Saved entries
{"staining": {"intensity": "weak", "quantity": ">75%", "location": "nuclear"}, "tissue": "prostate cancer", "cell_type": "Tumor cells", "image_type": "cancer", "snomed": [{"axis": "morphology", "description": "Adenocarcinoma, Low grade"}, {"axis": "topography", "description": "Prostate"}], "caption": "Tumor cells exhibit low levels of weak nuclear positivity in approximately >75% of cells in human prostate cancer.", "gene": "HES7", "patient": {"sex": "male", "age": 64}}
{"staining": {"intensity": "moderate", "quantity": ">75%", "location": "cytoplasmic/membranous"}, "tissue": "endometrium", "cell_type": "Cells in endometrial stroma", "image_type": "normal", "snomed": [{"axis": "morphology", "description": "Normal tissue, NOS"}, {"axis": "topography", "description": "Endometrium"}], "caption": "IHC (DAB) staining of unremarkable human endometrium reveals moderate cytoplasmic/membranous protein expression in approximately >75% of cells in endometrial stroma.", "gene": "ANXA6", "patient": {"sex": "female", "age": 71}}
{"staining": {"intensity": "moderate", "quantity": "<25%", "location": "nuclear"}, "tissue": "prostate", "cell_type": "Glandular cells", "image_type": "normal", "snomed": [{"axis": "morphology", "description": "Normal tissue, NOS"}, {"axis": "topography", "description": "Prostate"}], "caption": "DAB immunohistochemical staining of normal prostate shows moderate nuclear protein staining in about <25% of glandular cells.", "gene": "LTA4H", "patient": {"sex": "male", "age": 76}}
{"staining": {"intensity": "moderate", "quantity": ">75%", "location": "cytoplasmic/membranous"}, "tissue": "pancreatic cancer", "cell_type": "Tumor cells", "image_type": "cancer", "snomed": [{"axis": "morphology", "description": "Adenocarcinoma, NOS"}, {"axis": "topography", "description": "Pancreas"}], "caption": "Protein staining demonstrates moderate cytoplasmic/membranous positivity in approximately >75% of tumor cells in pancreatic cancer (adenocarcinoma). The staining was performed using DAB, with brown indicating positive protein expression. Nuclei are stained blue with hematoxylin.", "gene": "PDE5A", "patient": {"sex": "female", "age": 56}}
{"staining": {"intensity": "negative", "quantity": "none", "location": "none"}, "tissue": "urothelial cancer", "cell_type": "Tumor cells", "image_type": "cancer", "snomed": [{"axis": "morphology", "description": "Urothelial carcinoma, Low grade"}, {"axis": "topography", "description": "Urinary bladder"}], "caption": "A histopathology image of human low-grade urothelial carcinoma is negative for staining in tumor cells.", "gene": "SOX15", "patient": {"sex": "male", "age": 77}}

§ Requirement
Search the lines above for the string "female" and copy each line that has it.

§ Reply
{"staining": {"intensity": "moderate", "quantity": ">75%", "location": "cytoplasmic/membranous"}, "tissue": "endometrium", "cell_type": "Cells in endometrial stroma", "image_type": "normal", "snomed": [{"axis": "morphology", "description": "Normal tissue, NOS"}, {"axis": "topography", "description": "Endometrium"}], "caption": "IHC (DAB) staining of unremarkable human endometrium reveals moderate cytoplasmic/membranous protein expression in approximately >75% of cells in endometrial stroma.", "gene": "ANXA6", "patient": {"sex": "female", "age": 71}}
{"staining": {"intensity": "moderate", "quantity": ">75%", "location": "cytoplasmic/membranous"}, "tissue": "pancreatic cancer", "cell_type": "Tumor cells", "image_type": "cancer", "snomed": [{"axis": "morphology", "description": "Adenocarcinoma, NOS"}, {"axis": "topography", "description": "Pancreas"}], "caption": "Protein staining demonstrates moderate cytoplasmic/membranous positivity in approximately >75% of tumor cells in pancreatic cancer (adenocarcinoma). The staining was performed using DAB, with brown indicating positive protein expression. Nuclei are stained blue with hematoxylin.", "gene": "PDE5A", "patient": {"sex": "female", "age": 56}}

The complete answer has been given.